Required work:
Reproduce every record below word for word and include no pictures.
Segment Start: Supplied data
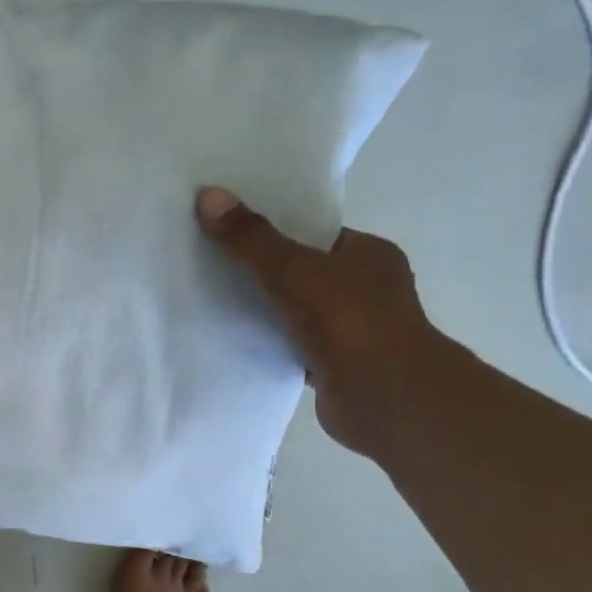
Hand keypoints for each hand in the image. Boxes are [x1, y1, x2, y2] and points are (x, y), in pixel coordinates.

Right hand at [196, 186, 445, 456]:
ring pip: (296, 311)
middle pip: (303, 272)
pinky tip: (234, 342)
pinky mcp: (336, 366)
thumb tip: (208, 195)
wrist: (383, 397)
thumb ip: (250, 238)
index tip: (232, 232)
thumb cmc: (348, 321)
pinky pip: (293, 346)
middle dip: (263, 272)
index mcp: (369, 254)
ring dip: (264, 311)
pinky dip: (269, 344)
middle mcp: (367, 289)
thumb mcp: (292, 269)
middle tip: (212, 266)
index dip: (275, 230)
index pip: (316, 234)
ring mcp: (353, 330)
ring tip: (213, 302)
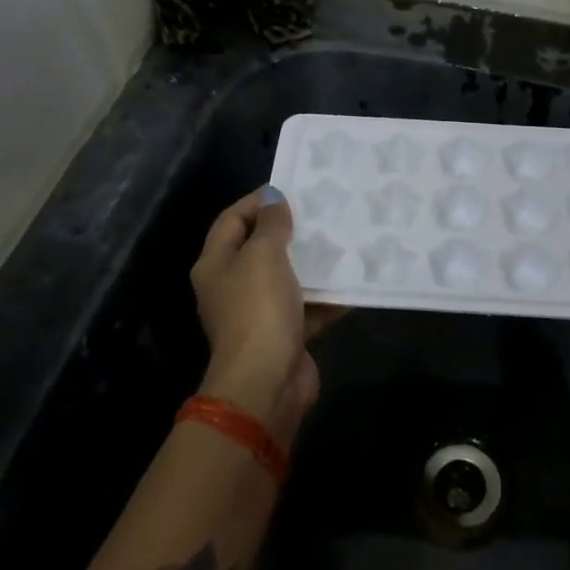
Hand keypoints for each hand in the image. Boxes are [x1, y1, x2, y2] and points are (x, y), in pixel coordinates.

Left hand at [190, 186, 342, 445]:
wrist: (267, 381)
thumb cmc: (258, 309)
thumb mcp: (263, 256)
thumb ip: (271, 225)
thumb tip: (274, 200)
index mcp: (216, 264)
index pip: (231, 220)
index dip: (258, 201)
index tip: (292, 188)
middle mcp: (232, 286)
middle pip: (260, 248)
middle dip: (289, 231)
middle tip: (322, 212)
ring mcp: (258, 313)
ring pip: (287, 278)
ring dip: (312, 263)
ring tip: (342, 239)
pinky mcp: (285, 334)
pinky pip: (307, 307)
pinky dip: (327, 296)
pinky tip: (353, 280)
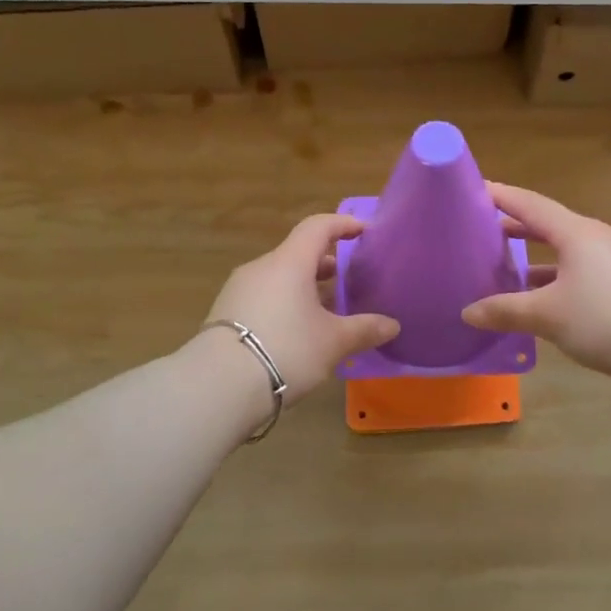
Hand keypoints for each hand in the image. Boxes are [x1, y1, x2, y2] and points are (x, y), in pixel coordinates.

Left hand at [204, 213, 399, 403]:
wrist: (217, 385)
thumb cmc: (286, 349)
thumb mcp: (333, 342)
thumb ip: (364, 329)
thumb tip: (392, 325)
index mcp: (290, 262)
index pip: (318, 227)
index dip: (343, 224)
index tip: (364, 231)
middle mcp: (262, 267)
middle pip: (298, 253)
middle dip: (325, 262)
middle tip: (349, 277)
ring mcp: (239, 290)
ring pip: (279, 277)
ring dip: (304, 286)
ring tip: (326, 309)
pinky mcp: (225, 314)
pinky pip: (264, 297)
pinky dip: (285, 303)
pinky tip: (297, 330)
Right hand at [461, 183, 610, 382]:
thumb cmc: (605, 320)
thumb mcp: (547, 315)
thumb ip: (505, 311)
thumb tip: (467, 312)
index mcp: (578, 233)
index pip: (531, 204)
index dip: (502, 196)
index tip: (476, 189)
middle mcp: (599, 238)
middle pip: (551, 225)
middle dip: (518, 228)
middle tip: (485, 231)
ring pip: (569, 251)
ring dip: (539, 258)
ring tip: (510, 269)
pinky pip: (584, 270)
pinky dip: (559, 277)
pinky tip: (547, 301)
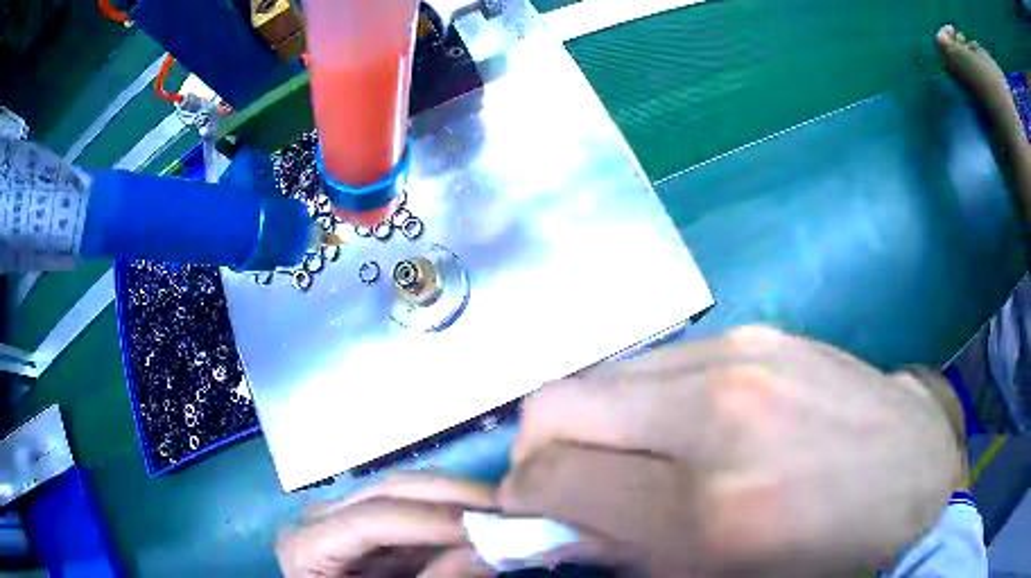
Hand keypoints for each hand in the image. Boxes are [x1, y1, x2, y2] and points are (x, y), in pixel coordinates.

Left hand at [277, 473, 495, 576]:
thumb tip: (486, 553)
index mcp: (306, 545)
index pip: (369, 520)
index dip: (429, 521)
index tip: (489, 528)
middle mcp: (319, 519)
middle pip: (386, 493)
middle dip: (451, 498)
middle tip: (510, 508)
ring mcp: (343, 518)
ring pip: (404, 494)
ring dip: (456, 502)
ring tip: (504, 513)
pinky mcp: (368, 529)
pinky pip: (412, 514)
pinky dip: (449, 518)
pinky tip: (480, 522)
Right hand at [499, 326, 961, 576]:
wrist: (910, 473)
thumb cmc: (821, 551)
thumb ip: (621, 552)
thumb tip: (552, 524)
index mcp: (706, 508)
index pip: (553, 477)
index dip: (522, 495)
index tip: (528, 507)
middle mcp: (715, 415)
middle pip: (554, 404)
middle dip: (538, 448)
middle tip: (566, 479)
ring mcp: (738, 356)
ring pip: (600, 375)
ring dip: (593, 422)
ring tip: (631, 454)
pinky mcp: (756, 332)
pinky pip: (656, 361)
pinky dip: (642, 398)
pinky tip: (682, 424)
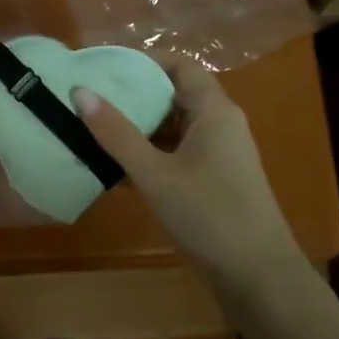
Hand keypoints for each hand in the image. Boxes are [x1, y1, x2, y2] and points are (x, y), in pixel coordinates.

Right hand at [73, 58, 298, 277]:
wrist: (258, 277)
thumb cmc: (209, 215)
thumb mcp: (155, 173)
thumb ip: (116, 133)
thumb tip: (80, 92)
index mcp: (214, 111)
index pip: (179, 65)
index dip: (143, 61)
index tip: (104, 68)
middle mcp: (219, 124)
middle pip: (173, 94)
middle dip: (133, 95)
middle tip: (90, 98)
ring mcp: (218, 154)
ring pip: (172, 127)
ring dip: (137, 127)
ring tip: (93, 129)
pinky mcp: (213, 180)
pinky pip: (175, 153)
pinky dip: (148, 154)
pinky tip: (114, 168)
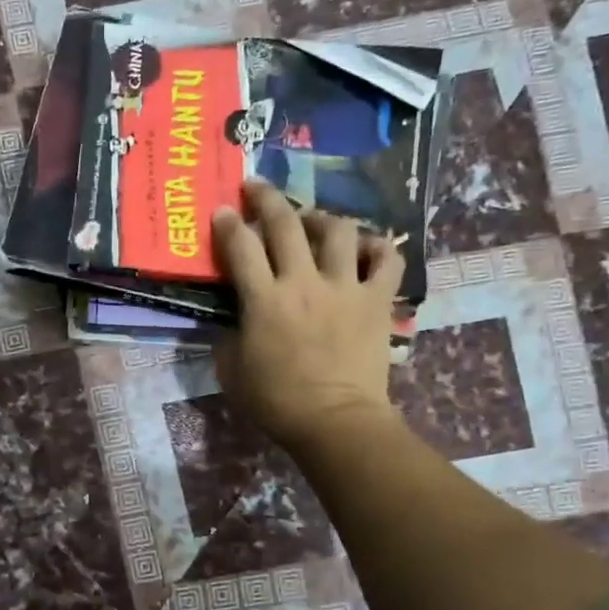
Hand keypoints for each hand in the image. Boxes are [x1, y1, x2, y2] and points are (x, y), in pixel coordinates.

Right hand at [212, 181, 404, 454]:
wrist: (335, 421)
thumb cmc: (277, 401)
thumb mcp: (232, 370)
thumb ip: (228, 336)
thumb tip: (232, 318)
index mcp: (264, 300)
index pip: (240, 246)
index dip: (227, 223)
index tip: (221, 210)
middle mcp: (304, 282)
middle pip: (286, 223)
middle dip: (267, 198)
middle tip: (256, 188)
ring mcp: (345, 288)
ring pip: (339, 230)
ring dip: (322, 217)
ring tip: (314, 220)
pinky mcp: (376, 301)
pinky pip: (387, 259)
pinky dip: (378, 247)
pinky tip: (366, 247)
Segment End: Supplied data
Response area:
Hand keypoints for each hand in the image. Boxes are [x1, y1, x2, y2] and points are (x, y), in pixel coordinates.

Right hand at [196, 186, 445, 456]:
ring pip: (296, 311)
middle pip: (303, 272)
pinky tip: (234, 342)
pinky mcp: (336, 366)
thumb tip: (208, 195)
wrist: (383, 397)
thumb ip: (250, 238)
index tip: (232, 232)
thumb cmc: (348, 321)
pinky pip: (293, 346)
middle dip: (263, 272)
index mcp: (369, 254)
ring dip: (264, 311)
pinky dip: (269, 344)
middle mcp: (367, 289)
thumb mcp: (292, 269)
middle tip: (212, 266)
index dip: (275, 230)
index pip: (316, 234)
ring mcp: (353, 330)
ring tip: (213, 302)
Hand keypoints for each hand in the image. Boxes are [x1, y1, x2, y2] and points are (x, y), in pixel coordinates.

Left hand at [190, 186, 342, 445]:
wrist: (267, 381)
thumb cmc: (258, 309)
thumb mcp: (263, 256)
thumb ip: (271, 225)
thumb tip: (274, 200)
index mcp: (216, 264)
index pip: (231, 220)
index dip: (258, 201)
index tip: (292, 188)
middle mcp: (232, 286)
middle pip: (260, 248)
middle dip: (289, 231)
middle tip: (322, 212)
ring mcp: (258, 313)
ring pip: (287, 278)
ring dip: (312, 263)
ring tip: (342, 239)
pinky mcp: (285, 334)
pinky pip: (307, 307)
pinky dip: (327, 296)
pinky tip: (353, 280)
Hand keypoints for each hand in the image. Boxes are [x1, y1, x2, y2] and points are (x, y), in pixel coordinates.

Left hand at [204, 213, 399, 403]:
wrist: (217, 385)
thumb cmc: (286, 349)
thumb mcp: (333, 342)
thumb ip: (364, 329)
thumb tip: (392, 325)
index mcp: (290, 262)
index pip: (318, 227)
index dip: (343, 224)
index tip: (364, 231)
middle mcp: (262, 267)
middle pip: (298, 253)
middle dip: (325, 262)
middle tip: (349, 277)
ring mcp: (239, 290)
ring pip: (279, 277)
ring dip: (304, 286)
ring tip: (326, 309)
pinky mcp: (225, 314)
pinky pip: (264, 297)
pinky dip: (285, 303)
pinky tip: (297, 330)
Right hand at [461, 183, 610, 382]:
thumb cmc: (605, 320)
thumb mcp: (547, 315)
thumb ip: (505, 311)
thumb tip: (467, 312)
index mcp: (578, 233)
index pip: (531, 204)
index dip: (502, 196)
index tip: (476, 189)
middle mcp: (599, 238)
middle pip: (551, 225)
middle dip: (518, 228)
middle tip: (485, 231)
ring pip: (569, 251)
ring dip: (539, 258)
ring tip: (510, 269)
pinky pip: (584, 270)
pinky dip: (559, 277)
pinky tip: (547, 301)
Hand keypoints for each hand in the image. Boxes are [x1, y1, x2, y2] and points are (x, y), in pixel coordinates.

Left hand at [277, 473, 495, 576]:
thumb tip: (486, 553)
index mcp: (306, 545)
index pip: (369, 520)
index dip: (429, 521)
index tip: (489, 528)
middle mcp: (319, 519)
middle pip: (386, 493)
middle dip: (451, 498)
middle tip: (510, 508)
ring mcp: (343, 518)
ring pip: (404, 494)
ring dip: (456, 502)
ring tip: (504, 513)
pinky mcp: (368, 529)
pinky pip: (412, 514)
pinky dip: (449, 518)
pinky tip: (480, 522)
Right hand at [499, 326, 961, 576]:
wrist: (910, 473)
thumb cmc: (821, 551)
thumb ip: (621, 552)
thumb tip: (552, 524)
index mcp: (706, 508)
index pip: (553, 477)
index dip: (522, 495)
index tip: (528, 507)
middle mcp: (715, 415)
middle pip: (554, 404)
middle dip: (538, 448)
middle tip: (566, 479)
ring mcp: (738, 356)
ring pip: (600, 375)
ring dip: (593, 422)
ring tip: (631, 454)
pinky mcp: (756, 332)
pinky pip: (656, 361)
pinky dip: (642, 398)
pinky tip: (682, 424)
Hand keypoints for each hand in the image. Boxes are [x1, y1, x2, y2] and points are (x, y), in pixel coordinates.

Right hand at [73, 58, 298, 277]:
wrist: (258, 277)
thumb cmc: (209, 215)
thumb mcp: (155, 173)
thumb ip: (116, 133)
thumb tip: (80, 92)
index mcp: (214, 111)
index pip: (179, 65)
index dip: (143, 61)
index tip: (104, 68)
middle mcp: (219, 124)
middle pip: (173, 94)
middle dip: (133, 95)
middle tip: (90, 98)
ring mcp: (218, 154)
ring pip: (172, 127)
ring dip: (137, 127)
ring tip: (93, 129)
pinky mcp: (213, 180)
pinky pip: (175, 153)
pinky dip: (148, 154)
pinky tip: (114, 168)
Hand keypoints for each hand in the image. Boxes are [x1, y1, x2, y2] and points are (x, y), in pixel coordinates.

Right hand at [212, 181, 404, 454]:
wrist: (335, 421)
thumb cmc: (277, 401)
thumb mcp: (232, 370)
thumb ip: (228, 336)
thumb tip: (232, 318)
index mcp: (264, 300)
index pip: (240, 246)
index dip: (227, 223)
index tip: (221, 210)
middle mcp: (304, 282)
middle pip: (286, 223)
middle dip: (267, 198)
middle tip: (256, 188)
ring mcp: (345, 288)
ring pip: (339, 230)
ring dip: (322, 217)
ring tip: (314, 220)
pinky mcp: (376, 301)
pinky pip: (387, 259)
pinky dip: (378, 247)
pinky tip: (366, 247)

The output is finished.